Saved entries

##########

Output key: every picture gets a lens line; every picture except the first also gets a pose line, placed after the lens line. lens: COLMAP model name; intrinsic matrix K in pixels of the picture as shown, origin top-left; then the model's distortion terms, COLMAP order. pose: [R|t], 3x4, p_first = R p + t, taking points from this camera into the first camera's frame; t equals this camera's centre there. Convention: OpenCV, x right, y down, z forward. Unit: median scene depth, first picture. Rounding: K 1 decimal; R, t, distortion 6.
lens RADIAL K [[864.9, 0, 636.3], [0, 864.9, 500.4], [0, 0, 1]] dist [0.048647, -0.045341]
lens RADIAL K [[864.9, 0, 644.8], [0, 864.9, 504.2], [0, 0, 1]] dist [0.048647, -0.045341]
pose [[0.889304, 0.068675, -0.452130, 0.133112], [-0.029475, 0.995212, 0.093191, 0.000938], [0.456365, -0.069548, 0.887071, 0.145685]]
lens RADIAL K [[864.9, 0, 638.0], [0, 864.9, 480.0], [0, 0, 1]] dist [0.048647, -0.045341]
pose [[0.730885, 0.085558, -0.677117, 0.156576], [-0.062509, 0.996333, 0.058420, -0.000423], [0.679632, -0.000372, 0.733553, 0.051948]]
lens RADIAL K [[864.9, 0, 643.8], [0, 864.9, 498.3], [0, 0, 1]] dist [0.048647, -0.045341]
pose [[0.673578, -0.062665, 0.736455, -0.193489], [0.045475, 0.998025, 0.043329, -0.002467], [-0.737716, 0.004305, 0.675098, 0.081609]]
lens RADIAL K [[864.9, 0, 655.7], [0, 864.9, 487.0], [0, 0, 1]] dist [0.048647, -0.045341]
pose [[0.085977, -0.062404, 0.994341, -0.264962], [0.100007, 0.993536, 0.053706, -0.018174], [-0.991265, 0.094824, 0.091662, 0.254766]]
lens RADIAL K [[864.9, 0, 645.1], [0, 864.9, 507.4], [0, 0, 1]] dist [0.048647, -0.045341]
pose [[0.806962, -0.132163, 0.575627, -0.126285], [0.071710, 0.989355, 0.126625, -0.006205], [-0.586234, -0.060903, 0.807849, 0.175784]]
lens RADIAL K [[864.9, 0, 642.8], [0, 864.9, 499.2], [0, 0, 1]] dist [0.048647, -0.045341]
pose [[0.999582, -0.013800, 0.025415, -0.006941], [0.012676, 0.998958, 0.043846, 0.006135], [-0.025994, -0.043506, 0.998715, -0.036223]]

##########

■ **TASK DESCRIPTION**: Reproduce every line of these records verbatim.

■ **WRITTEN SOLUTION**:
Output key: every picture gets a lens line; every picture except the first also gets a pose line, placed after the lens line. lens: COLMAP model name; intrinsic matrix K in pixels of the picture as shown, origin top-left; then the model's distortion terms, COLMAP order. pose: [R|t], 3x4, p_first = R p + t, taking points from this camera into the first camera's frame; t equals this camera's centre there. Convention: OpenCV, x right, y down, z forward. Unit: median scene depth, first picture. Rounding: K 1 decimal; R, t, distortion 6.
lens RADIAL K [[864.9, 0, 636.3], [0, 864.9, 500.4], [0, 0, 1]] dist [0.048647, -0.045341]
lens RADIAL K [[864.9, 0, 644.8], [0, 864.9, 504.2], [0, 0, 1]] dist [0.048647, -0.045341]
pose [[0.889304, 0.068675, -0.452130, 0.133112], [-0.029475, 0.995212, 0.093191, 0.000938], [0.456365, -0.069548, 0.887071, 0.145685]]
lens RADIAL K [[864.9, 0, 638.0], [0, 864.9, 480.0], [0, 0, 1]] dist [0.048647, -0.045341]
pose [[0.730885, 0.085558, -0.677117, 0.156576], [-0.062509, 0.996333, 0.058420, -0.000423], [0.679632, -0.000372, 0.733553, 0.051948]]
lens RADIAL K [[864.9, 0, 643.8], [0, 864.9, 498.3], [0, 0, 1]] dist [0.048647, -0.045341]
pose [[0.673578, -0.062665, 0.736455, -0.193489], [0.045475, 0.998025, 0.043329, -0.002467], [-0.737716, 0.004305, 0.675098, 0.081609]]
lens RADIAL K [[864.9, 0, 655.7], [0, 864.9, 487.0], [0, 0, 1]] dist [0.048647, -0.045341]
pose [[0.085977, -0.062404, 0.994341, -0.264962], [0.100007, 0.993536, 0.053706, -0.018174], [-0.991265, 0.094824, 0.091662, 0.254766]]
lens RADIAL K [[864.9, 0, 645.1], [0, 864.9, 507.4], [0, 0, 1]] dist [0.048647, -0.045341]
pose [[0.806962, -0.132163, 0.575627, -0.126285], [0.071710, 0.989355, 0.126625, -0.006205], [-0.586234, -0.060903, 0.807849, 0.175784]]
lens RADIAL K [[864.9, 0, 642.8], [0, 864.9, 499.2], [0, 0, 1]] dist [0.048647, -0.045341]
pose [[0.999582, -0.013800, 0.025415, -0.006941], [0.012676, 0.998958, 0.043846, 0.006135], [-0.025994, -0.043506, 0.998715, -0.036223]]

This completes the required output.